━━ Data under study ━━
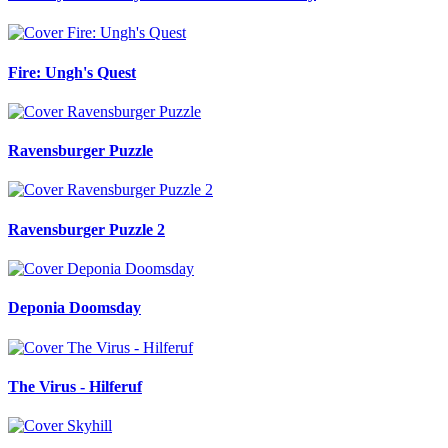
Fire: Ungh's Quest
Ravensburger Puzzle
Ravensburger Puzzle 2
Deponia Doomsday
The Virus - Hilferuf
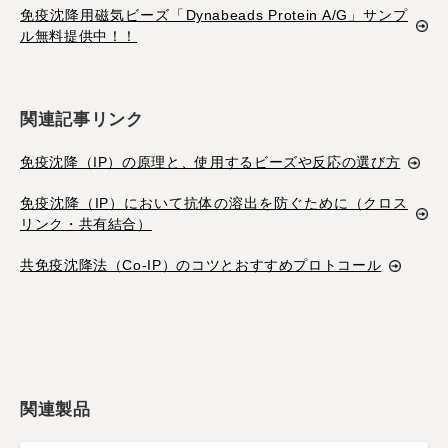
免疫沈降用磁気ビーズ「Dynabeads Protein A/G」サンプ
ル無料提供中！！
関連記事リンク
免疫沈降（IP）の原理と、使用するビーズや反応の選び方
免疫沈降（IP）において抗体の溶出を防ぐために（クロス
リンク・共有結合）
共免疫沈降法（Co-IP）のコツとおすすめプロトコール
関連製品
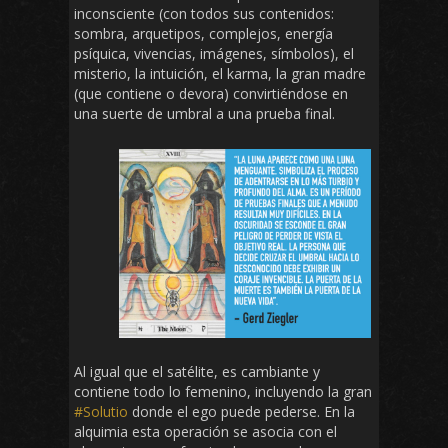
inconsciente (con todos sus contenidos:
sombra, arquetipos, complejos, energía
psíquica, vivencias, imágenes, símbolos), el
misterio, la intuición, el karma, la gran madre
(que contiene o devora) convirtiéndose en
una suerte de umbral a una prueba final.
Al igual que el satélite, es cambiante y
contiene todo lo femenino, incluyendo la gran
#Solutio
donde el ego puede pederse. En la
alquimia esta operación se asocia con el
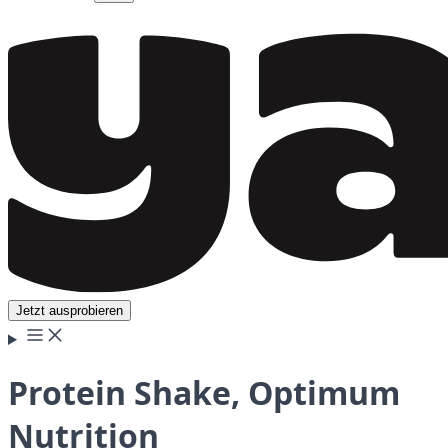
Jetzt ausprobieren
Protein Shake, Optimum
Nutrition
━━━
━━ Data under study ━━
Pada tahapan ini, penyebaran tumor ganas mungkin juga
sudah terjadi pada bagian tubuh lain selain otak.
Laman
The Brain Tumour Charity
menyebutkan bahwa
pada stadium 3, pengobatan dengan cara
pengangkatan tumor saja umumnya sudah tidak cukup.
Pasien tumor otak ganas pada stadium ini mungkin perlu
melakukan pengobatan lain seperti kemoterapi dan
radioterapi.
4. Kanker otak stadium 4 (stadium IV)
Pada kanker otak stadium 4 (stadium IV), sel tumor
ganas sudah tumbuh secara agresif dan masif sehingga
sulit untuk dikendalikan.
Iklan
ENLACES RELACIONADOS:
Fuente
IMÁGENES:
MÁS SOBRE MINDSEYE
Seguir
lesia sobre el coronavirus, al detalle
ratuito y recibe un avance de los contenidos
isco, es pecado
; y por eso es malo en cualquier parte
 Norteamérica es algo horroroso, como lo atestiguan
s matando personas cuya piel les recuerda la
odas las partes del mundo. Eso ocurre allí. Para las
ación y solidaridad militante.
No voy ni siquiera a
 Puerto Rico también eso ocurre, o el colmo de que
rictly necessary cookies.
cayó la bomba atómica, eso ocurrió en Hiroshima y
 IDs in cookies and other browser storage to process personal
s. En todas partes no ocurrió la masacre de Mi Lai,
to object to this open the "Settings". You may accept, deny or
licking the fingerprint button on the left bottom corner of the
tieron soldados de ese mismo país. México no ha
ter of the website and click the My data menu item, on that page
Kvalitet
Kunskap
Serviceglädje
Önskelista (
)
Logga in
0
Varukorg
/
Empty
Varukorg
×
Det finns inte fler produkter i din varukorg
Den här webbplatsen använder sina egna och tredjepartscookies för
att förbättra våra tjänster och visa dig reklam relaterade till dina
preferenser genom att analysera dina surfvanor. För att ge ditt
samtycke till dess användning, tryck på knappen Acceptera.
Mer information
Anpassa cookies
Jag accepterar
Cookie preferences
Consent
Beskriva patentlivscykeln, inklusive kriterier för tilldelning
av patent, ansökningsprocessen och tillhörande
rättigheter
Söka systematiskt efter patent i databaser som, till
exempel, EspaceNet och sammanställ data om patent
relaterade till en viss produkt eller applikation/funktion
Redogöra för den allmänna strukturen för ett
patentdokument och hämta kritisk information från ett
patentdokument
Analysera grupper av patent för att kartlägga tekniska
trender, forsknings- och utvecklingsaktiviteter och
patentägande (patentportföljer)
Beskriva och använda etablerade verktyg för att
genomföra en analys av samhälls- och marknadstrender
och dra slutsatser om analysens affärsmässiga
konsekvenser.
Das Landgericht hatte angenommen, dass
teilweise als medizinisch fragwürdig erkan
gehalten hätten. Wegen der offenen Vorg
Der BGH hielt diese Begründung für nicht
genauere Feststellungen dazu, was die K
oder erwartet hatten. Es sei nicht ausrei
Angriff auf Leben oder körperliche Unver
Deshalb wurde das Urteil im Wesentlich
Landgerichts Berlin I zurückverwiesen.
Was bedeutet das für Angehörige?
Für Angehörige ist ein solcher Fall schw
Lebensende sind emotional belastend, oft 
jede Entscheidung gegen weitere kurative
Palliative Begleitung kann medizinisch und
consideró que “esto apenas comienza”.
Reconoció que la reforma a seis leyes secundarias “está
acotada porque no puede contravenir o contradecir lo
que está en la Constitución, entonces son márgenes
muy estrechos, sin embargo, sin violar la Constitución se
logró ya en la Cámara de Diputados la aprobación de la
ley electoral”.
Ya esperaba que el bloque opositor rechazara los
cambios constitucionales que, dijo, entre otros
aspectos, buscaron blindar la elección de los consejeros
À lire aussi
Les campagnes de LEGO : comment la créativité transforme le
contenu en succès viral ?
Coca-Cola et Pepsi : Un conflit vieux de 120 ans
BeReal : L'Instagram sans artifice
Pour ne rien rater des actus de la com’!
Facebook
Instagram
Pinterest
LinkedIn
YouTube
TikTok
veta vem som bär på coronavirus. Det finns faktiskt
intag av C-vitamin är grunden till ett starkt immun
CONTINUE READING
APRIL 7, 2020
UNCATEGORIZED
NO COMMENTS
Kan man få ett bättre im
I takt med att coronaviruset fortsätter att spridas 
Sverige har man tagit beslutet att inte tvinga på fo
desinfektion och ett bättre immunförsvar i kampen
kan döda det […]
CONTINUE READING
━━━
━━ Data under study ━━
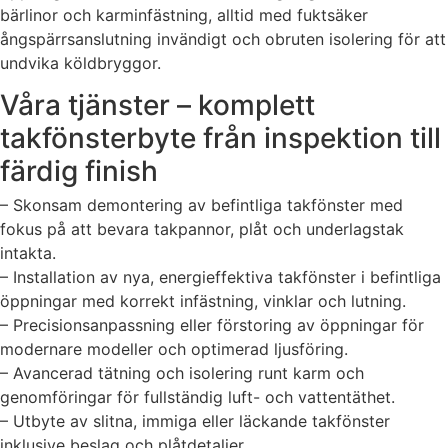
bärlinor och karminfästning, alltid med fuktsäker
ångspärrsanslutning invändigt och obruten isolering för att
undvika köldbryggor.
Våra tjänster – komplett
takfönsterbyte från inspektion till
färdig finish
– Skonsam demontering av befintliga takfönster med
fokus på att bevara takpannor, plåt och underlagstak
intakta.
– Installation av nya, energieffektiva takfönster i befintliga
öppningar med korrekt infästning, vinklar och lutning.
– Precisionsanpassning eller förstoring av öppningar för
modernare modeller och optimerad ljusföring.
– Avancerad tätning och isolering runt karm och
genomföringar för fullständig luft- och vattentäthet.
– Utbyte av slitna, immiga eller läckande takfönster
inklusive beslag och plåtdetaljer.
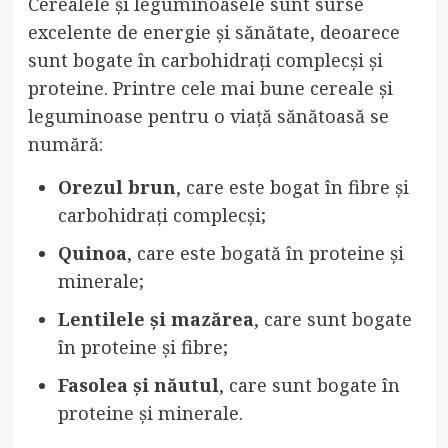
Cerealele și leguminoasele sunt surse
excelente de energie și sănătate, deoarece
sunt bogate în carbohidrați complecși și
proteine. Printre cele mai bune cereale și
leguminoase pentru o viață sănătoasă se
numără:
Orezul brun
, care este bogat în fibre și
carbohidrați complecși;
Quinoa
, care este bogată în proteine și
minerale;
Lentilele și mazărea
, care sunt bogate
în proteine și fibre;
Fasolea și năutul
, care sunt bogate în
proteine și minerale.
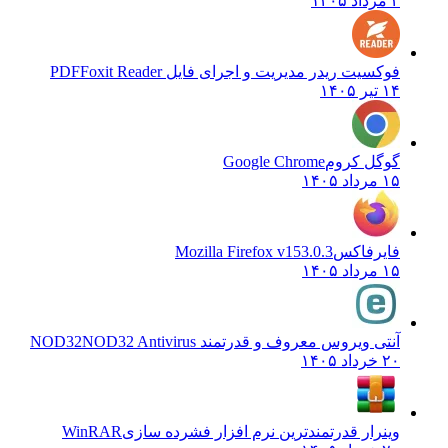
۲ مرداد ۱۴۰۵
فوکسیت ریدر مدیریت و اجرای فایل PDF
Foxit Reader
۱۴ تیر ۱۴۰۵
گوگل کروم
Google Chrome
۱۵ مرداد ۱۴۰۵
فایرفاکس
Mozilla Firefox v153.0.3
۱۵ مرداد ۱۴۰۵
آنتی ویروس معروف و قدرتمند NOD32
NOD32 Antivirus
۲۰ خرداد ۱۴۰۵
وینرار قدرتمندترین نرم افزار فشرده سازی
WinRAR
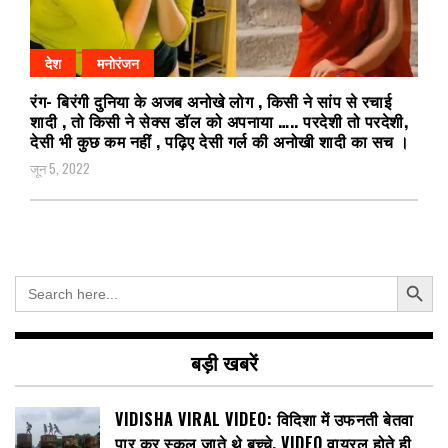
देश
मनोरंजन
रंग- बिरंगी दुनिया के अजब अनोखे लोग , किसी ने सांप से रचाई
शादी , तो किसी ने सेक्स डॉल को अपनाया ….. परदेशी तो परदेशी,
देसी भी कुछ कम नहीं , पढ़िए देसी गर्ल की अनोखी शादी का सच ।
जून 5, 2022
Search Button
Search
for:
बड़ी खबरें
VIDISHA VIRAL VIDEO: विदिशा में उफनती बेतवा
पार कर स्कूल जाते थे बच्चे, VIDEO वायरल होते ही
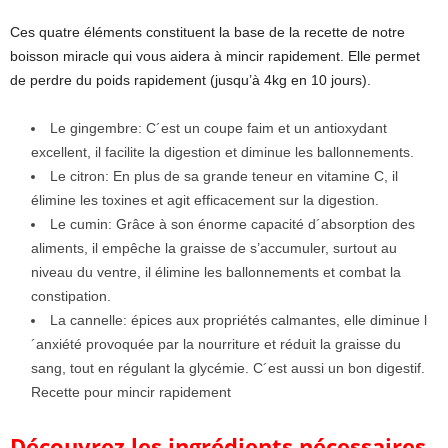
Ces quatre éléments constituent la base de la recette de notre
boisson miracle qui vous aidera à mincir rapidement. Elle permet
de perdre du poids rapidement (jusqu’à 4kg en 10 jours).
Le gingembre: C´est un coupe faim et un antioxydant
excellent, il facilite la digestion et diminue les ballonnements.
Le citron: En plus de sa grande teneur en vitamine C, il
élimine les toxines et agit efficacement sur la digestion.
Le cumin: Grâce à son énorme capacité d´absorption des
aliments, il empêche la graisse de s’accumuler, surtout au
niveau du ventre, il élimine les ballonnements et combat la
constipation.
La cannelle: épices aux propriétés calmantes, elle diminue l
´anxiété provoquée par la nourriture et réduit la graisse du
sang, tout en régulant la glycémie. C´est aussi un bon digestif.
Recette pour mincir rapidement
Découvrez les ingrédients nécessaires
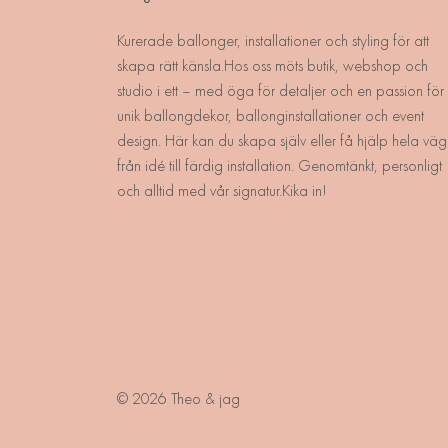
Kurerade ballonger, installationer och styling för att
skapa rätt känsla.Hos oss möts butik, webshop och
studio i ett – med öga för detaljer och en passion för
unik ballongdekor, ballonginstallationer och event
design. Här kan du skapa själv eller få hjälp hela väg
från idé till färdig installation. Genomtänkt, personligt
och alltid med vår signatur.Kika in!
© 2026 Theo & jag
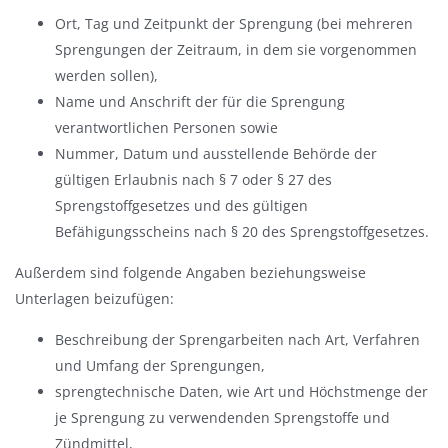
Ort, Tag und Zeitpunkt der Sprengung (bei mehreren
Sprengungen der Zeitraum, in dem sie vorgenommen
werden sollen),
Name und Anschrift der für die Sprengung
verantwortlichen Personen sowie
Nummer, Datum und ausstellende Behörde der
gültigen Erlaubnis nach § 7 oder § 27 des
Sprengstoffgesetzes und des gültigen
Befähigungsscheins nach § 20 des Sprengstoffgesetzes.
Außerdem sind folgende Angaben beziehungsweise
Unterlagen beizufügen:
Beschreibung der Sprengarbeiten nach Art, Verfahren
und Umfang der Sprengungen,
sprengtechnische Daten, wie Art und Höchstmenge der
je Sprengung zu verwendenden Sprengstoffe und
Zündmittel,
━━━
• **Exercise description**
Where does the string "está" occur in the data above? Copy every line that holds it.

• **Result for this exercise**
Reconoció que la reforma a seis leyes secundarias “está
que está en la Constitución, entonces son márgenes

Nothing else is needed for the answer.